Görev tanımı
Graz'daki okul saldırısını ele alan metinde "10 Haziran 2025’te" sözcüklerini içeren yerden başlayıp "nasıl anlayıp engelleyebiliriz?" ile biten bölümü yeniden yazın. Bu bölümde "trajik olay" ifadesini "acı olay" olarak değiştirin.

Okul duvarlarının ardındaki fırtına
Graz’daki okul saldırısı, genç zihinlerdeki derin şiddet eğilimlerini ve sessiz çığlıkları tekrar gündeme getirdi. Son 20 yılda yaşanan benzer trajedilerin perde arkasında ne var? Zorbalık, yalnızlık, akıl sağlığı sorunları... Bu döngüyü kırmak için erken müdahale ve kapsamlı önleme şart.
10 Haziran 2025’te Avusturya’nın Graz kentinde yaşanan ve hepimizi dehşete düşüren okul saldırısı, modern toplumların kanayan yarası olan gençlik şiddetini bir kez daha gözler önüne serdi. Bir saldırganla birlikte en az 10 canın yitirildiği, 28 kişinin ağır yaralandığı bu trajik olay, okulların güvenli liman olma özelliğini sorgulatırken, son 20 yılda dünya genelinde yaşanan benzer vakaları ve bu şiddetin kökenlerini derinlemesine inceleme ihtiyacını doğurdu. Peki, genç zihinlerdeki bu karanlık eğilimleri nasıl anlayıp engelleyebiliriz?

Kaynak malzeme
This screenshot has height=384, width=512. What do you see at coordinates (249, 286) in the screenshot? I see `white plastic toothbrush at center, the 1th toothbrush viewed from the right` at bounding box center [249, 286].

Alıştırma yanıtı
10 Haziran 2025’te Avusturya’nın Graz kentinde yaşanan ve hepimizi dehşete düşüren okul saldırısı, modern toplumların kanayan yarası olan gençlik şiddetini bir kez daha gözler önüne serdi. Bir saldırganla birlikte en az 10 canın yitirildiği, 28 kişinin ağır yaralandığı bu acı olay, okulların güvenli liman olma özelliğini sorgulatırken, son 20 yılda dünya genelinde yaşanan benzer vakaları ve bu şiddetin kökenlerini derinlemesine inceleme ihtiyacını doğurdu. Peki, genç zihinlerdeki bu karanlık eğilimleri nasıl anlayıp engelleyebiliriz?